Given information START

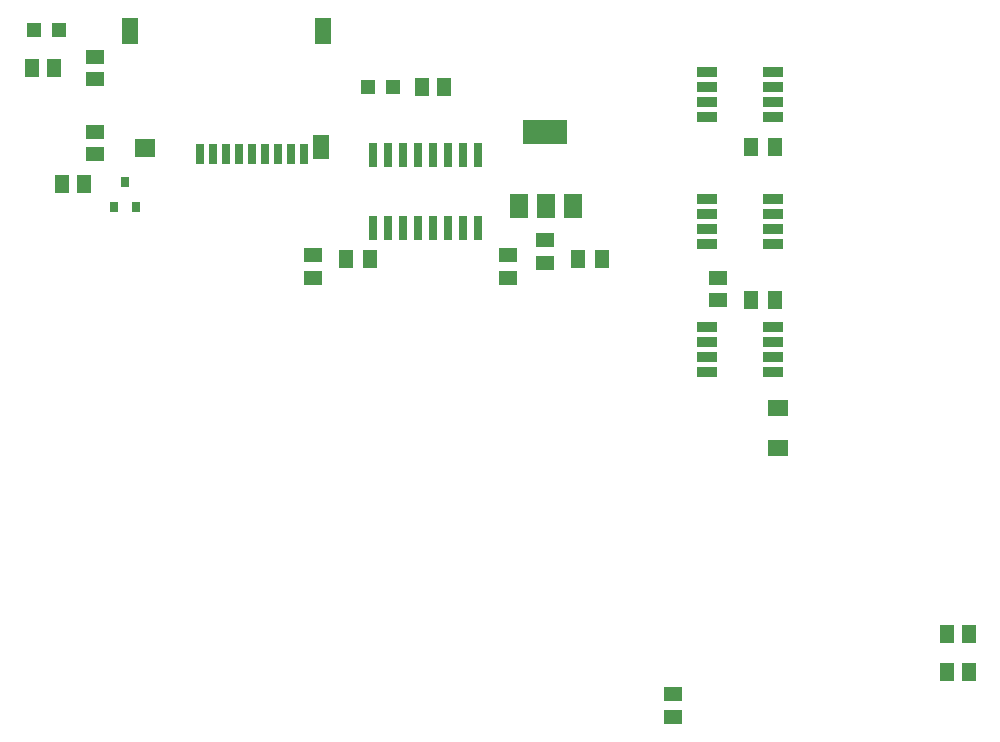
<source format=gtp>
G75*
G70*
%OFA0B0*%
%FSLAX24Y24*%
%IPPOS*%
%LPD*%
%AMOC8*
5,1,8,0,0,1.08239X$1,22.5*
%
%ADD10R,0.0512X0.0630*%
%ADD11R,0.0630X0.0512*%
%ADD12R,0.0315X0.0354*%
%ADD13R,0.0590X0.0790*%
%ADD14R,0.1500X0.0790*%
%ADD15R,0.0260X0.0800*%
%ADD16R,0.0472X0.0472*%
%ADD17R,0.0709X0.0551*%
%ADD18R,0.0700X0.0360*%
%ADD19R,0.0315X0.0709*%
%ADD20R,0.0551X0.0787*%
%ADD21R,0.0551X0.0866*%
%ADD22R,0.0709X0.0630*%
D10*
X029536Y023663D03*
X030324Y023663D03*
X037286Y023663D03*
X038074Y023663D03*
X043036Y022288D03*
X043824Y022288D03*
X043824Y027413D03*
X043036Y027413D03*
X032804Y029413D03*
X032056Y029413D03*
X020804Y026163D03*
X020056Y026163D03*
X019804Y030038D03*
X019056Y030038D03*
X049556Y011163D03*
X050304Y011163D03*
X050304Y009913D03*
X049556Y009913D03*
D11*
X040430Y008414D03*
X040430Y009162D03*
X041930Y022289D03*
X041930Y023037D03*
X036180Y023519D03*
X036180Y024307D03*
X034930Y023787D03*
X034930Y023039D03*
X028430Y023039D03*
X028430Y023787D03*
X021180Y027164D03*
X021180Y027912D03*
X021180Y029664D03*
X021180Y030412D03*
D12*
X022180Y026221D03*
X021806Y025394D03*
X022554Y025394D03*
D13*
X035290Y025423D03*
X036190Y025423D03*
X037090Y025423D03*
D14*
X036180Y027903D03*
D15*
X033930Y027123D03*
X033430Y027123D03*
X032930Y027123D03*
X032430Y027123D03*
X031930Y027123D03*
X031430Y027123D03*
X030930Y027123D03*
X030430Y027123D03*
X030430Y024703D03*
X030930Y024703D03*
X031430Y024703D03*
X031930Y024703D03*
X032430Y024703D03*
X032930Y024703D03*
X033430Y024703D03*
X033930Y024703D03*
D16*
X031093Y029413D03*
X030267Y029413D03*
X019968Y031288D03*
X019142Y031288D03*
D17*
X043930Y018707D03*
X043930Y017369D03*
D18*
X043780Y019913D03*
X043780Y020413D03*
X043780Y020913D03*
X043780Y021413D03*
X041580Y021413D03*
X041580Y020913D03*
X041580Y020413D03*
X041580Y019913D03*
X041580Y024163D03*
X041580Y024663D03*
X041580Y025163D03*
X041580Y025663D03*
X043780Y025663D03*
X043780Y025163D03*
X043780Y024663D03*
X043780Y024163D03*
X043780Y028413D03*
X043780Y028913D03*
X043780Y029413D03*
X043780Y029913D03*
X041580Y029913D03*
X041580Y029413D03*
X041580Y028913D03*
X041580Y028413D03*
D19*
X028129Y027163D03*
X027696Y027163D03*
X027263Y027163D03*
X026830Y027163D03*
X026397Y027163D03*
X025963Y027163D03*
X025530Y027163D03*
X025097Y027163D03*
X024664Y027163D03*
D20*
X028700Y027399D03*
D21*
X028759Y031277D03*
X022341Y031277D03*
D22*
X022834Y027360D03*
M02*

</source>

Given information END

[Assignment]: The response is to contain exactly the lines from the beginning of the data through the line containing "X031430Y027123D03*", both ends included, and nothing else; omit the pictures.

[Answer to this task]:
<source format=gtp>
G75*
G70*
%OFA0B0*%
%FSLAX24Y24*%
%IPPOS*%
%LPD*%
%AMOC8*
5,1,8,0,0,1.08239X$1,22.5*
%
%ADD10R,0.0512X0.0630*%
%ADD11R,0.0630X0.0512*%
%ADD12R,0.0315X0.0354*%
%ADD13R,0.0590X0.0790*%
%ADD14R,0.1500X0.0790*%
%ADD15R,0.0260X0.0800*%
%ADD16R,0.0472X0.0472*%
%ADD17R,0.0709X0.0551*%
%ADD18R,0.0700X0.0360*%
%ADD19R,0.0315X0.0709*%
%ADD20R,0.0551X0.0787*%
%ADD21R,0.0551X0.0866*%
%ADD22R,0.0709X0.0630*%
D10*
X029536Y023663D03*
X030324Y023663D03*
X037286Y023663D03*
X038074Y023663D03*
X043036Y022288D03*
X043824Y022288D03*
X043824Y027413D03*
X043036Y027413D03*
X032804Y029413D03*
X032056Y029413D03*
X020804Y026163D03*
X020056Y026163D03*
X019804Y030038D03*
X019056Y030038D03*
X049556Y011163D03*
X050304Y011163D03*
X050304Y009913D03*
X049556Y009913D03*
D11*
X040430Y008414D03*
X040430Y009162D03*
X041930Y022289D03*
X041930Y023037D03*
X036180Y023519D03*
X036180Y024307D03*
X034930Y023787D03*
X034930Y023039D03*
X028430Y023039D03*
X028430Y023787D03*
X021180Y027164D03*
X021180Y027912D03*
X021180Y029664D03*
X021180Y030412D03*
D12*
X022180Y026221D03*
X021806Y025394D03*
X022554Y025394D03*
D13*
X035290Y025423D03*
X036190Y025423D03*
X037090Y025423D03*
D14*
X036180Y027903D03*
D15*
X033930Y027123D03*
X033430Y027123D03*
X032930Y027123D03*
X032430Y027123D03*
X031930Y027123D03*
X031430Y027123D03*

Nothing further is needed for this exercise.